St Peters and all Souls has hosted a lecture on St Edward the Confessor by Oliver Wessex, a young and upcoming historian.


Fr Adam Sowa MS organised the event on February 7 in the parish hall. About 20 parishioners and young people benefited from the visual presentation on the life and legacy of the saint, who lived from 1002 to 1066.

Edward of Wessex, also known as Edward the Confessor, was born in Islip, Oxfordshire, and went on to become the third to last Anglo–Saxon King of England, reigning from June 8, 1042 to January 5, 1066. Interestingly, his reign has been the subject of much debate among historians. It lasted 24 years, with historians spilling much ink on the matter for almost a millennium.  

In the popular accounting, Edward is seen as other worldly and overly pious. This has led one camp of historians to argue that Edward’s reign saw the collapse of the prestige of the once-mighty English monarchy and the growth of civil strife. He had no children and thus there were no heirs to his crown. Meanwhile, the English nobility of the time became petty and through infighting risked the future of the country.

So why was he canonised? Pope Alexander III decided to canonise him in 1161, more than a century after his death. The Pope knew him for his deep Christian piety, with a strong commitment to prayer and Holy Mass. In addition, the Pope’s mind was reassured by many reported miracles and canonisation petitions written by the monks of Westminster.

The lecturer argued for a fresh view of Edward as a competent and skilled ruler. He promoted stability and peace, ensuring that the powerful noble families of the kingdom kept their rivalries at bay, often under very stressful and trying times. The King himself led the English forces under the threat of Viking invasion in the 1040s. He strengthened the authority and the prestige of the House of Cedric, his dynasty, after the turmoil that came from several Danish invasions in his lifetime.

His reign and the wider debate around it remain complicated. He died suddenly in January 1066 while he was in his sixties as a result of stress, leading to a royal succession crisis. He had hoped his grandnephew Edgar Ætheling of Wessex would succeed him. However, there emerged a power struggle among various claimants for his throne, like Harold Godwinson, who fought to be appointed by ‘the Witan’, the council of nobles.

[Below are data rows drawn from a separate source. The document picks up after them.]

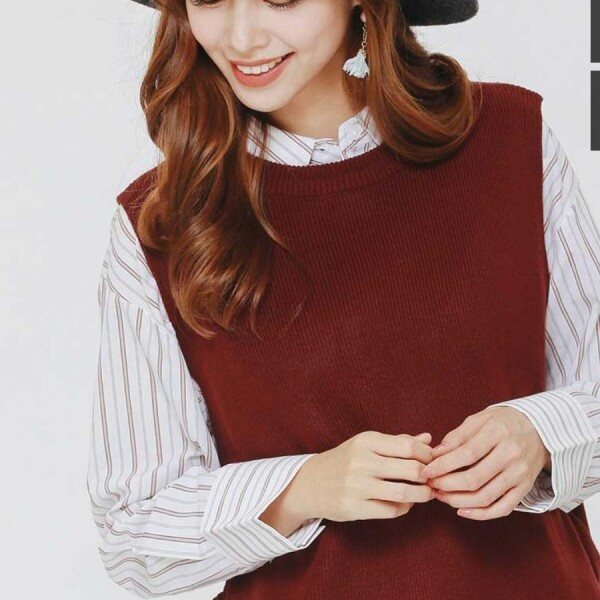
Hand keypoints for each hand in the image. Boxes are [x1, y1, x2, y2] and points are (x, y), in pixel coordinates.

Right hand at [283, 431, 435, 525]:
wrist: (310, 483)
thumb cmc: (345, 461)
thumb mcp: (366, 445)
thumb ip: (397, 442)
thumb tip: (428, 438)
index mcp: (366, 441)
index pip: (408, 446)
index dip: (427, 455)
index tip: (433, 461)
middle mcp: (361, 461)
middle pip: (410, 468)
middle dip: (428, 476)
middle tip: (434, 479)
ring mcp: (356, 485)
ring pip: (403, 492)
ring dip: (422, 495)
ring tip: (427, 493)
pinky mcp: (354, 507)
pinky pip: (390, 510)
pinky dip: (405, 508)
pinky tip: (406, 503)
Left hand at [421, 406, 550, 519]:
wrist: (539, 428)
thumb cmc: (502, 422)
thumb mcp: (479, 419)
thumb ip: (457, 436)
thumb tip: (436, 454)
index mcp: (497, 433)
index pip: (466, 454)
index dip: (443, 465)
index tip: (426, 471)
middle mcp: (511, 455)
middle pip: (474, 478)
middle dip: (447, 485)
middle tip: (431, 485)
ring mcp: (520, 474)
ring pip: (486, 496)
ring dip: (458, 500)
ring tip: (441, 496)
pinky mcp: (525, 488)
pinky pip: (503, 508)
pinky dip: (481, 514)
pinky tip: (462, 510)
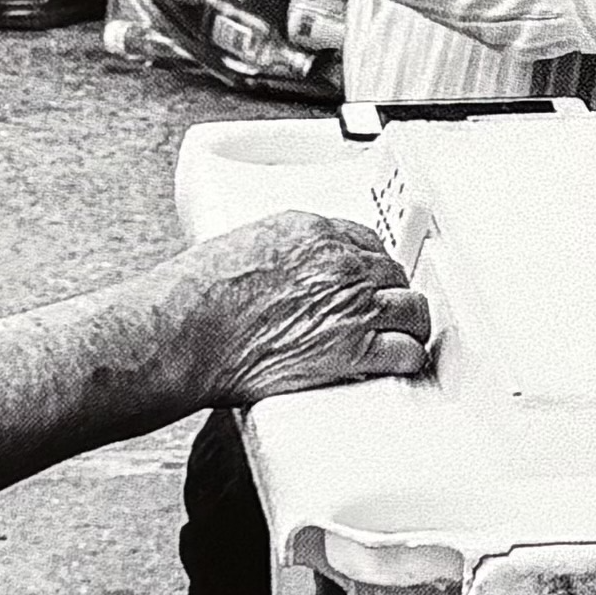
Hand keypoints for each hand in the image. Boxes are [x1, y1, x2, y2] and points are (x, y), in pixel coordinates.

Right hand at [163, 210, 433, 405]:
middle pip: (391, 273)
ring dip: (406, 323)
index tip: (365, 281)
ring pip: (411, 308)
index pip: (364, 241)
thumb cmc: (194, 301)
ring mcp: (351, 304)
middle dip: (387, 293)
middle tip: (380, 312)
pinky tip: (397, 362)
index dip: (368, 266)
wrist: (185, 334)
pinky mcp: (354, 348)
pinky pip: (406, 349)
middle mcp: (338, 262)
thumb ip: (278, 258)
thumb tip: (285, 276)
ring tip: (399, 336)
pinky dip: (406, 358)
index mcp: (310, 232)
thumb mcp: (240, 250)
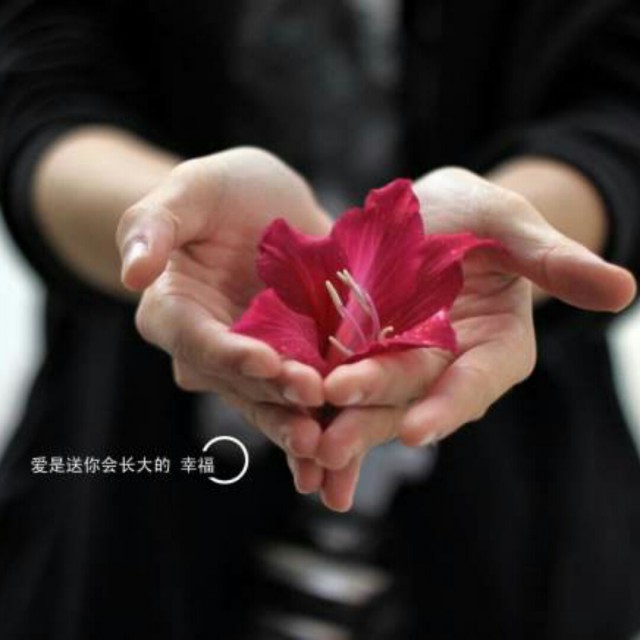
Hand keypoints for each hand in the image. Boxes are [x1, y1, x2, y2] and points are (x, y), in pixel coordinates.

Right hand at [117, 147, 330, 461]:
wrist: (271, 207)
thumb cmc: (221, 194)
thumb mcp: (190, 191)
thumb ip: (154, 224)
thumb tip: (133, 273)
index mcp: (175, 312)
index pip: (196, 339)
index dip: (227, 353)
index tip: (262, 360)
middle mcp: (212, 348)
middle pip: (238, 382)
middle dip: (273, 396)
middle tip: (309, 409)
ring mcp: (256, 359)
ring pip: (271, 401)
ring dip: (297, 425)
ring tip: (327, 446)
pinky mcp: (296, 360)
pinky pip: (307, 397)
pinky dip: (327, 421)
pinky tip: (348, 447)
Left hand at [310, 167, 636, 509]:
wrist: (424, 213)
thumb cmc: (478, 216)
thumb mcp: (511, 226)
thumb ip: (553, 260)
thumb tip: (625, 290)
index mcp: (491, 348)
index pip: (474, 384)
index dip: (449, 406)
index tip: (420, 431)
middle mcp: (442, 365)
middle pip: (408, 396)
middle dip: (372, 415)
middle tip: (332, 438)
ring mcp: (394, 358)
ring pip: (364, 397)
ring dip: (334, 423)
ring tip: (301, 443)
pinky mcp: (354, 347)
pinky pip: (330, 376)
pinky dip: (309, 400)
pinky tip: (278, 418)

Another claimant, William, Duke of Normandy, stated that he was the rightful heir, as he said that Edward had promised him the crown before his death. Therefore, William invaded England in September 1066, sparking the Battle of Hastings, in which Harold was killed and William emerged victorious. Consequently, William was crowned king of England on Christmas Day in 1066, by the tomb–shrine of the saintly Edward the Confessor.

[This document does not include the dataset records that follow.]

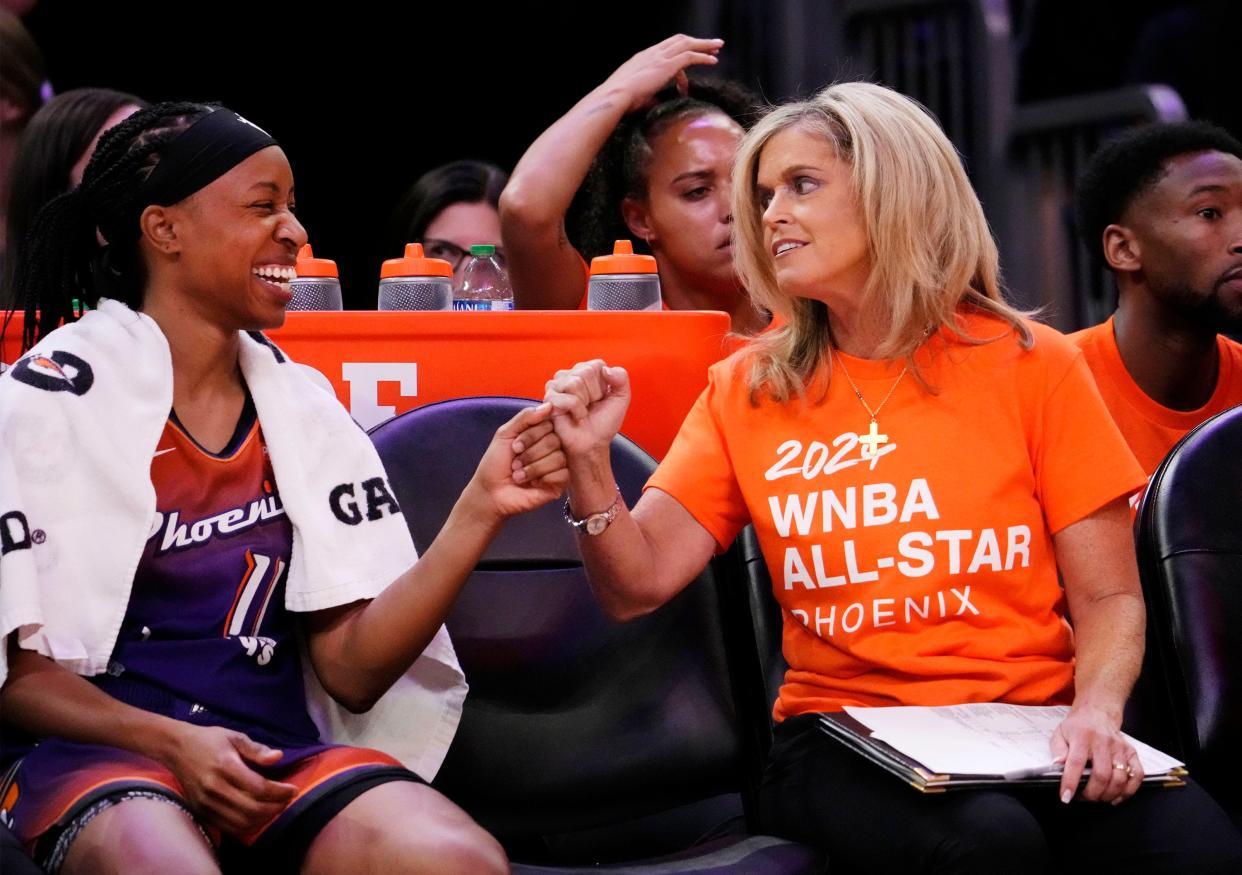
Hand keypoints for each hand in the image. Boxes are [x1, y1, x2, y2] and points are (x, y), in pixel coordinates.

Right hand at [164, 724, 297, 834]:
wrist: (177, 749)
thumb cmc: (210, 740)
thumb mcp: (235, 737)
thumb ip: (257, 749)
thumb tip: (278, 757)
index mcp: (225, 767)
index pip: (259, 788)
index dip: (280, 792)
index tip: (293, 789)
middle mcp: (214, 788)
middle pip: (252, 808)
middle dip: (276, 807)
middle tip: (288, 799)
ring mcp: (206, 804)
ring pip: (242, 822)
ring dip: (264, 819)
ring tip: (277, 807)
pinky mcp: (201, 813)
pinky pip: (229, 828)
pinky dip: (248, 826)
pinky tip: (259, 817)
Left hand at [470, 402, 568, 520]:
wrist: (491, 492)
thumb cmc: (495, 464)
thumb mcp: (505, 434)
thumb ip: (526, 417)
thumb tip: (549, 405)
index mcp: (541, 434)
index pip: (550, 424)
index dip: (532, 435)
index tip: (514, 446)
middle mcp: (552, 448)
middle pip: (555, 440)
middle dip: (531, 452)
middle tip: (515, 462)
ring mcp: (557, 466)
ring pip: (559, 457)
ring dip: (534, 467)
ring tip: (519, 475)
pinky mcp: (559, 483)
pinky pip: (562, 474)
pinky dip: (542, 478)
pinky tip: (531, 484)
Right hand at [543, 360, 630, 463]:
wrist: (592, 444)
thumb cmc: (604, 423)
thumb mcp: (621, 398)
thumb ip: (621, 378)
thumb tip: (605, 369)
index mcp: (585, 371)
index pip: (597, 365)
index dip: (604, 385)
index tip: (601, 398)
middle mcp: (569, 375)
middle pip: (585, 372)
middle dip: (594, 393)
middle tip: (591, 406)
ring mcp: (556, 386)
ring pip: (575, 383)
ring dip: (584, 403)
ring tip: (582, 411)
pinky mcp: (548, 400)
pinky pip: (568, 398)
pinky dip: (577, 411)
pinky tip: (574, 417)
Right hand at [597, 34, 722, 113]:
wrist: (615, 96)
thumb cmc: (621, 100)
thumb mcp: (635, 96)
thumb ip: (647, 97)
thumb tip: (653, 104)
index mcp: (642, 58)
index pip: (665, 49)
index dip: (681, 52)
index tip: (692, 58)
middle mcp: (652, 53)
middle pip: (679, 40)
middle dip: (696, 41)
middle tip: (711, 44)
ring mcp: (659, 57)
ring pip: (687, 44)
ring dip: (704, 45)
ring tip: (718, 47)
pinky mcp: (667, 65)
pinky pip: (690, 56)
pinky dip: (703, 57)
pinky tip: (713, 60)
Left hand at [1051, 703, 1143, 804]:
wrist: (1097, 713)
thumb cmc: (1077, 727)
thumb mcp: (1060, 734)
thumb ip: (1058, 750)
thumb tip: (1057, 765)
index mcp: (1082, 737)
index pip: (1076, 763)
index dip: (1071, 782)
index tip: (1066, 797)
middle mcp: (1103, 743)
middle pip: (1102, 775)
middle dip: (1092, 793)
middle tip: (1084, 798)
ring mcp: (1120, 748)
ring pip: (1120, 778)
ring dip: (1108, 795)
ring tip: (1098, 798)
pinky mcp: (1131, 753)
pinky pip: (1137, 775)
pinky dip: (1129, 791)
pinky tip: (1116, 796)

Edward’s greatest gift to England was the building of Westminster Abbey, which he ordered and just completed in his lifetime. It remains one of the most beautiful churches in the land, and Westminster has remained the spiritual and political capital of England. His feast day on October 13 is very much forgotten by the English people and has fallen to the rank of an optional memorial. The lecturer concluded that he deserves better.

Saint King Edward the Confessor, he said, is the embodiment of what it means to be a Christian ruler and an English Catholic. “I shall not die, but shall live,” said the saint on his deathbed. “Departing from the land of the dying, I hope to see the good things of the Lord in the land of the living.”